▶ _Problem requirements_: Some lines below hold "pixels". Pick them out and copy them.

↓↓↓

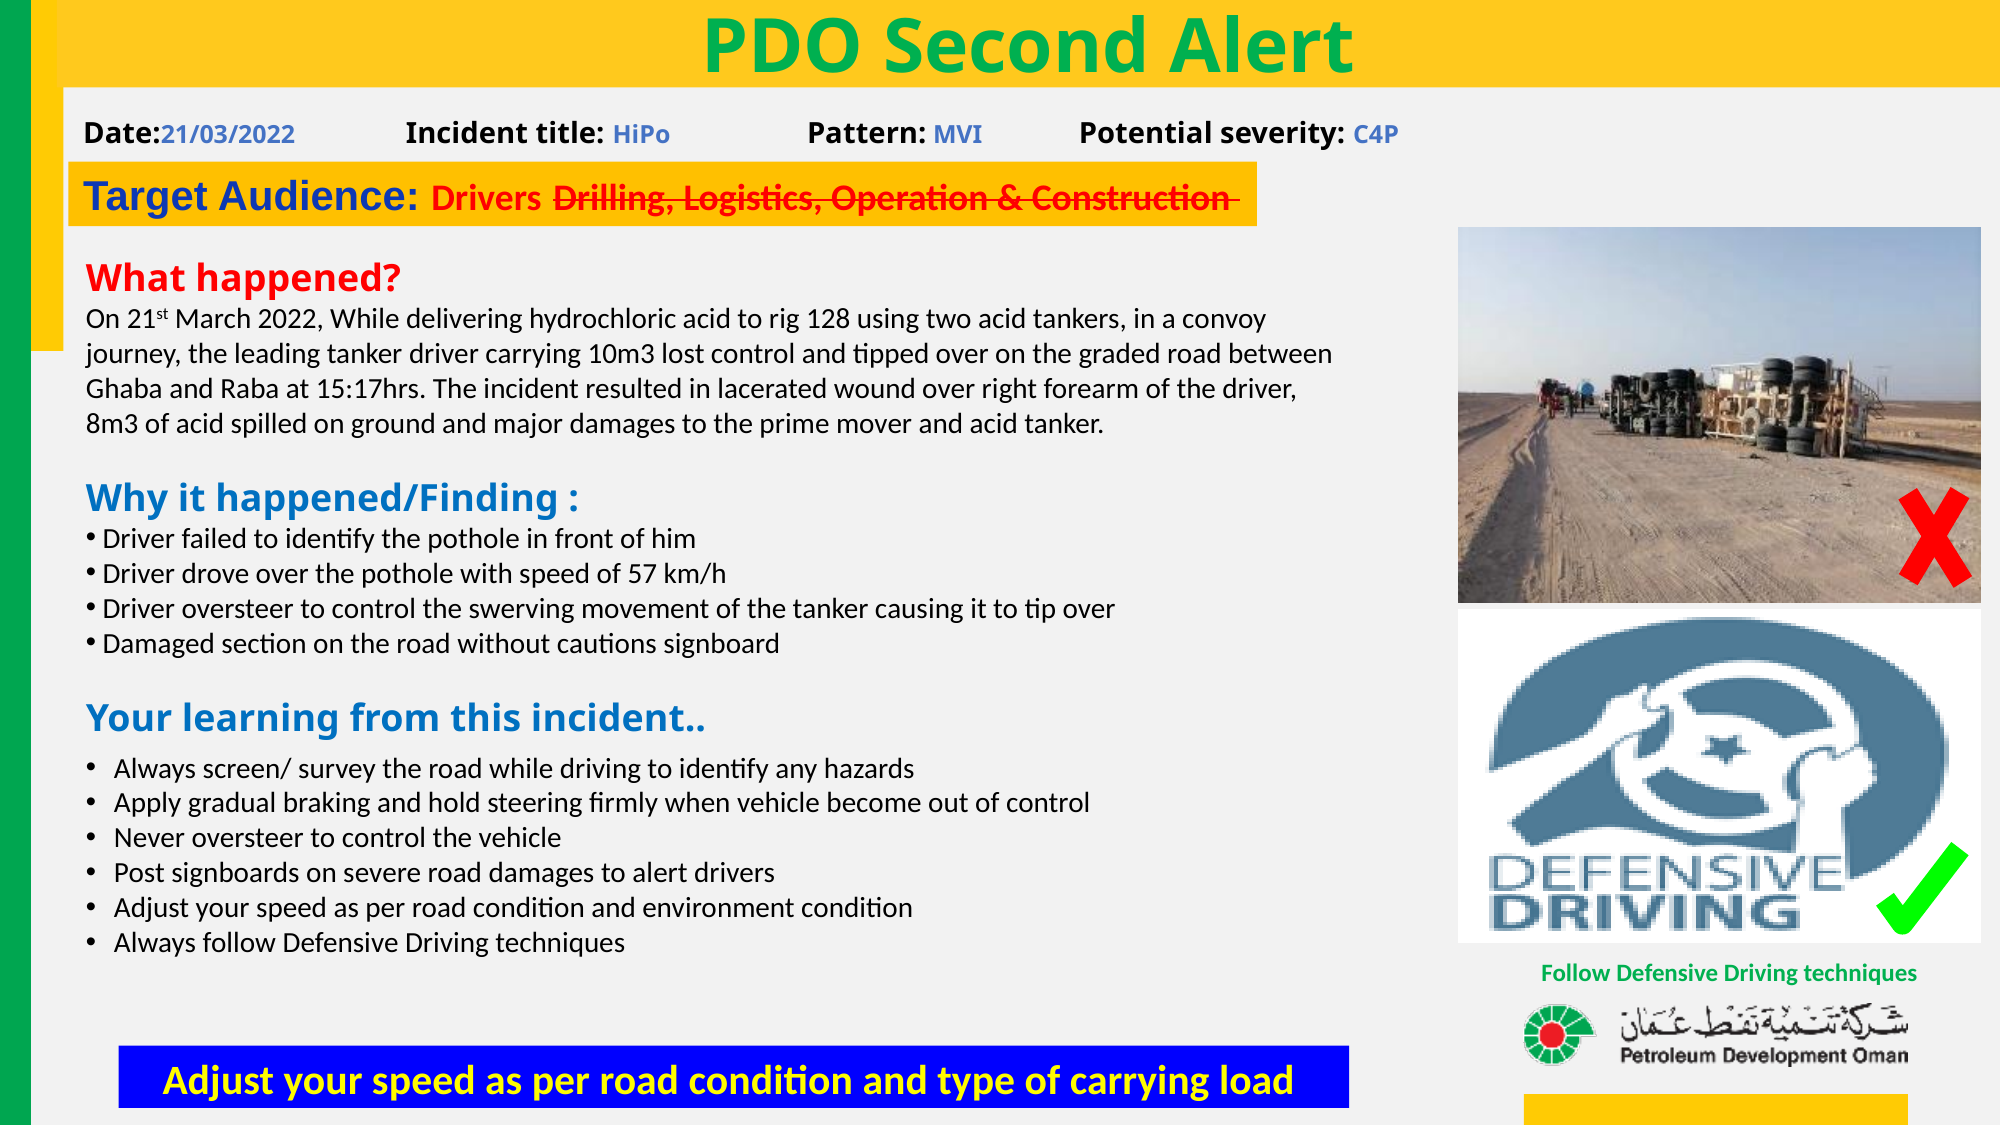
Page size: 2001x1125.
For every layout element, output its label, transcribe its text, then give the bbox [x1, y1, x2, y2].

picture [1523, 1003, 1908, 1067]
picture [1458, 227, 1981, 603]
text_box Adjust your speed as per road condition and type of carrying load [118, 1045, 1350, 1108]
text_box Target Audience: Drivers Drilling, Logistics, Operation & Construction [68, 161, 1257, 227]
picture [1458, 609, 1981, 943]
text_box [1907, 492, 1963, 583]
text_box PDO Second Alert [56, 0, 2000, 88]
text_box Follow Defensive Driving techniques [1483, 949, 1976, 995]
text_box Date:21/03/2022 Incident title: HiPo Pattern: MVI Potential severity: C4P [68, 103, 1976, 158]
text_box What happened? On 21st March 2022, While delivering hydrochloric acid to rig 128 using two acid tankers, in a convoy journey, the leading tanker driver carrying 10m3 lost control and tipped over on the graded road between Ghaba and Raba at 15:17hrs. The incident resulted in lacerated wound over right forearm of the driver, 8m3 of acid spilled on ground and major damages to the prime mover and acid tanker. Why it happened/Finding : Driver failed to identify the pothole in front of him Driver drove over the pothole with speed of 57 km/h Driver oversteer to control the swerving movement of the tanker causing it to tip over Damaged section on the road without cautions signboard Your learning from this incident.. Always screen/ survey the road while driving to identify any hazards Apply gradual braking and hold steering firmly when vehicle become out of control Never oversteer to control the vehicle Post signboards on severe road damages to alert drivers Adjust your speed as per road condition and environment condition Always follow Defensive Driving techniques [71, 246, 1350, 1064]
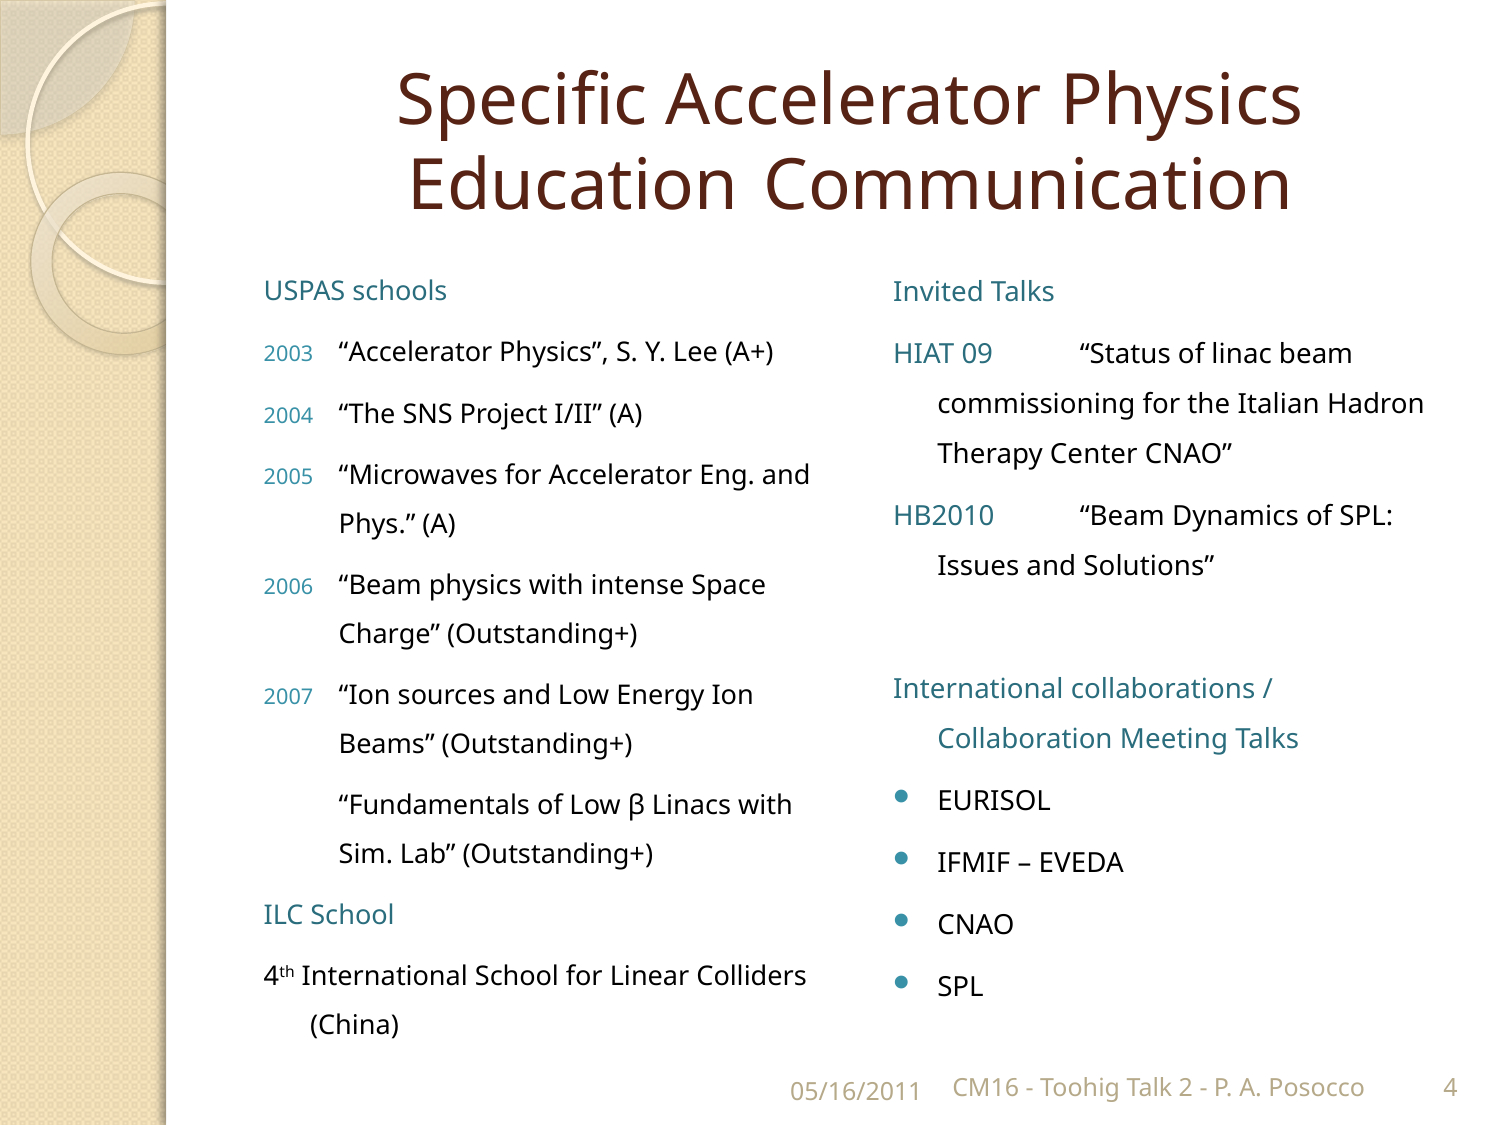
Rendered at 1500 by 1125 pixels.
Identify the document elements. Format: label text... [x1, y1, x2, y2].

list USPAS schools “Accelerator Physics”, S. Y. Lee (A+) “The SNS Project I/II” (A) “Microwaves for Accelerator Eng. and Phys.” (A) “Beam physics with intense Space Charge” (Outstanding+) “Ion sources and Low Energy Ion Beams” (Outstanding+) “Fundamentals of Low β Linacs with Sim. Lab” (Outstanding+) ILC School 4th International School for Linear Colliders (China) [235, 249, 836, 1015]
title Specific Accelerator Physics Education Communication [235, 45, 1466, 233]
list Invited Talks HIAT 09 “Status of linac beam commissioning for the Italian Hadron Therapy Center CNAO” HB2010 “Beam Dynamics of SPL: Issues and Solutions” International collaborations / Collaboration Meeting Talks EURISOL IFMIF – EVEDA CNAO SPL [865, 249, 1466, 1015]
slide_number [587, 1034, 937, 1113]
footer CM16 - Toohig Talk 2 - P. A. Posocco [937, 1034, 1413, 1113]
slide_number 4 [1413, 1034, 1488, 1113]
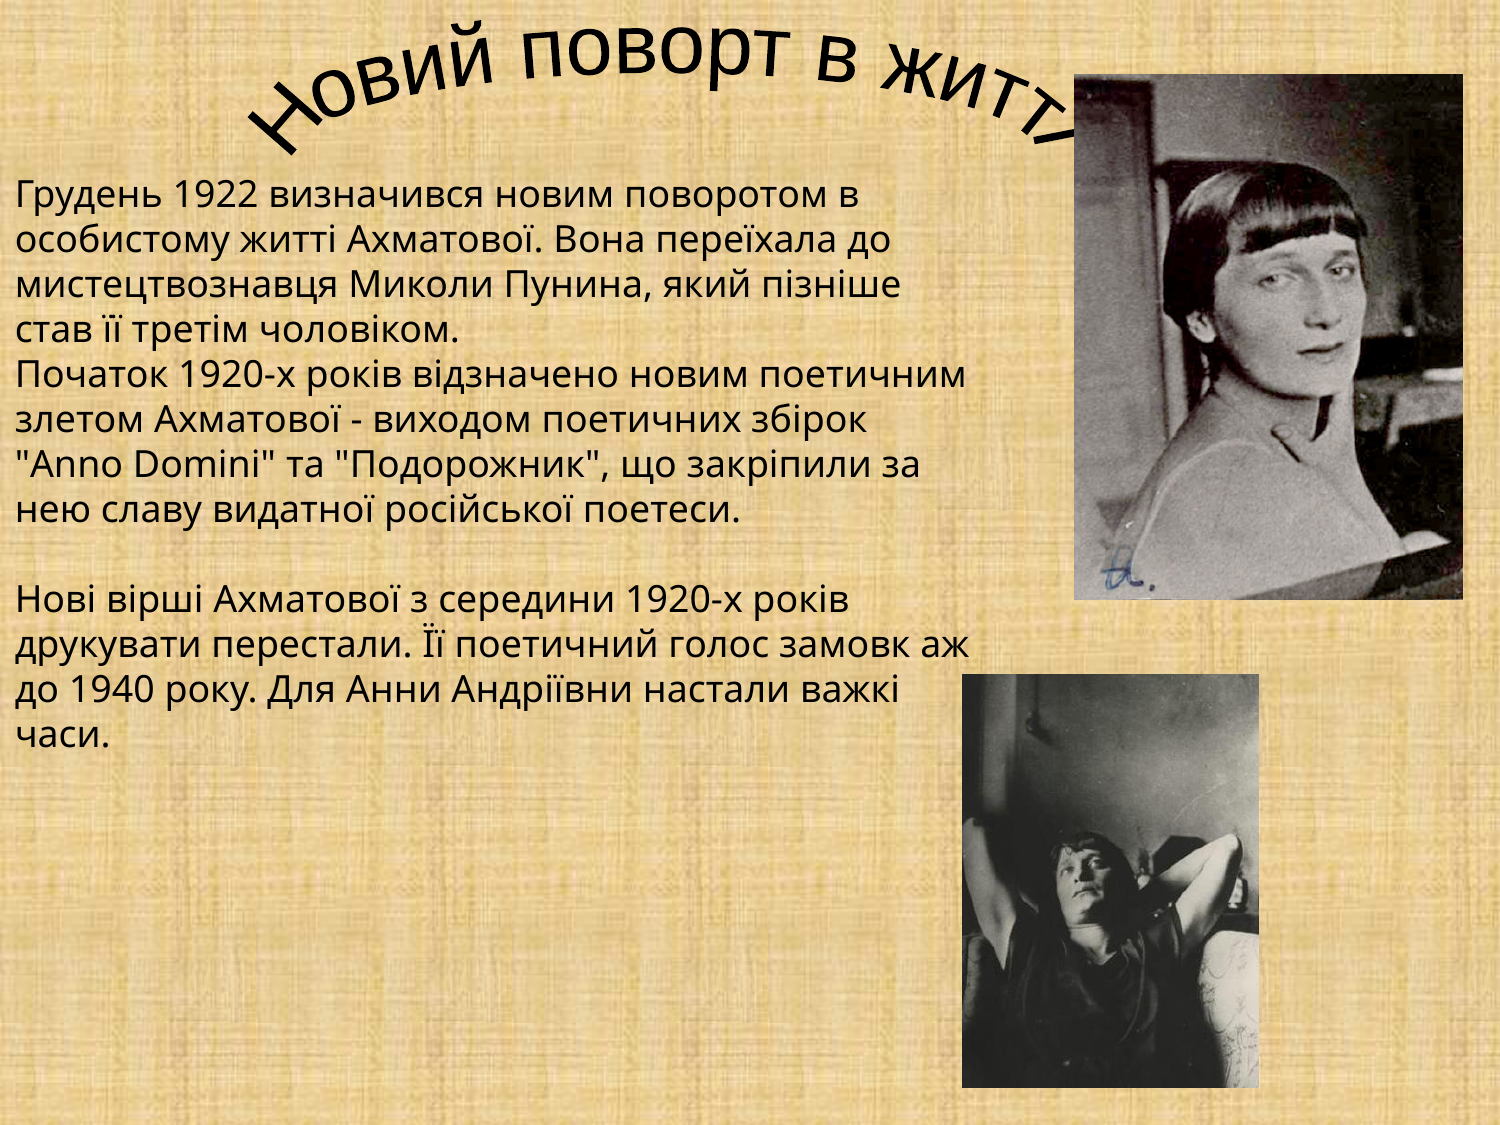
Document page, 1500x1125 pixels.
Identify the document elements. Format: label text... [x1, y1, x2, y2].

↑↑↑

▶ _Task solution_:
Rendered at 1500 by 1125 pixels.
Document page, 1500x1125 pixels.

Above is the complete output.